Not only is loading time important for readers, but also for advertisers who expect their creative to work appear as planned, preferably before the reader has completed the article.

The viewability issue

On the topic of keeping advertisers happy, the new Herald site has essentially been flung directly into the viewability debate waging across the industry at the moment.

One source in marketing recently told StopPress he had seen viewability rates as low as 40 percent on supposedly reputable local sites. With better measurement technology hitting the market through the services of Moat and Integral Ad Science, marketers are no longer investing in this type of inventory, which obviously creates a problem for publishers looking to increase digital revenue.

Forbes says the redesign not only placed emphasis on ensuring ad zones were always viewable but also aimed to introduce a few new opportunities for sales teams to present to advertisers.

“We need to deliver for our commercial team the opportunity to sell as many different formats as possible,” he says.

The overall number of ad zones hasn’t changed, but some locations have been shifted and new branded and sponsored zones have been introduced.

Forbes says these changes now offer a wider range of opportunities for creative agencies to experiment with their messaging.      

“One of the big opportunities with the new site is how we work with those creative agencies to get our messaging across,” Forbes says.

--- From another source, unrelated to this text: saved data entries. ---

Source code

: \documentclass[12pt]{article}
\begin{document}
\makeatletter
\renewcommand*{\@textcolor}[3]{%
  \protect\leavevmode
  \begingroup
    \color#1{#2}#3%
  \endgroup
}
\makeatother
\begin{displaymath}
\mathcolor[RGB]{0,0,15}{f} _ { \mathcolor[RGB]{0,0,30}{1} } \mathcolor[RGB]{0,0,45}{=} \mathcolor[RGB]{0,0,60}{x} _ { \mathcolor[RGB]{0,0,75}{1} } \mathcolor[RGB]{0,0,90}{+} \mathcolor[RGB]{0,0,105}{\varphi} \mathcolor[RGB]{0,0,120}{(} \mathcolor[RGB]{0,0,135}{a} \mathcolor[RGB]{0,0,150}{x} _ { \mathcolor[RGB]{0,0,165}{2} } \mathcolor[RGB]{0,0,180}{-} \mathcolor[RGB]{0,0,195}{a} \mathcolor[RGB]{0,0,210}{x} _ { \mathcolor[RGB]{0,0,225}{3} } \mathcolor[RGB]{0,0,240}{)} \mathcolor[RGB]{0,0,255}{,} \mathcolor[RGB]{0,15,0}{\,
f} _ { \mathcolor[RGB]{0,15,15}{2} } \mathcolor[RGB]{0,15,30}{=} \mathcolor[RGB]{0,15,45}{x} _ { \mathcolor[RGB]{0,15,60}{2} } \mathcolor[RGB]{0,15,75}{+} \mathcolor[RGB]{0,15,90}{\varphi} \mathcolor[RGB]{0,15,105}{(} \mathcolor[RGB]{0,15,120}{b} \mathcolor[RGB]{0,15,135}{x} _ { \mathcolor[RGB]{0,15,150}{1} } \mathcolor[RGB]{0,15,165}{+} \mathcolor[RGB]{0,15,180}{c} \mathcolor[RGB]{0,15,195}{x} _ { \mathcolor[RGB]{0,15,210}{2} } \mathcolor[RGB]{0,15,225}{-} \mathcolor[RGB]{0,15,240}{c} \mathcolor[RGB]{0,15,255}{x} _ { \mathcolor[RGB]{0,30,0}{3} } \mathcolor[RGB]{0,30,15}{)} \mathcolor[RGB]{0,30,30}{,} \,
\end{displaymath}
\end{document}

This plays to NZME’s strength as a local publisher that’s willing to collaborate with advertisers and agencies to do something different. While Google and Facebook offer effective means by which to reach consumers online, several industry sources have told StopPress that it’s quite difficult to innovate on these channels because they are controlled in the US. So by opening the door for greater collaboration, NZME is essentially inviting creatives to bring their ideas to the NZ Herald, where they could potentially come to fruition.

NZME will hope this leads to an increase in digital revenue, which according to ASA ad spend figures remains only a small sliver of total revenue in the newspaper category. The pressure to increase digital revenue will be even greater now, given the hefty investment NZME has put into revamping the site.

Forbes wouldn't confirm exactly how much was spent on the redesign, but international consultants and award-winning agencies don't come cheap. And the executives will no doubt be expecting to see a return on their investment.   

An unfinished project  

Before the official launch this week, the site was tested through a beta version that was shared with only certain readers, who were prompted to share feedback on the new site.

“They’ve told us that they enjoy the site, but they’ve also told us that there are some things they don’t like, and we will iterate on some of that feedback,” says Forbes.

The Twitter response has been less complimentary, but this is always to be expected when something people have become accustomed to undergoes a major facelift.   

Forbes says the aim is to now keep tinkering away at the site, introducing changes where necessary and evolving the offering over time. The job in digital is never truly done. Sites start to age the moment they’ve been unveiled in cyberspace.

That said, there are sites that seemingly manage to avoid the ageing process; one such example being Craigslist, which despite not having been updated since 1995 earned upwards of US$690 million last year.

This is, however, an exception to the general rule. And even now, Forbes and his team will be aware that the new NZ Herald site is one week closer to the obsolescence that will one day make it look like this generation’s Space Jam.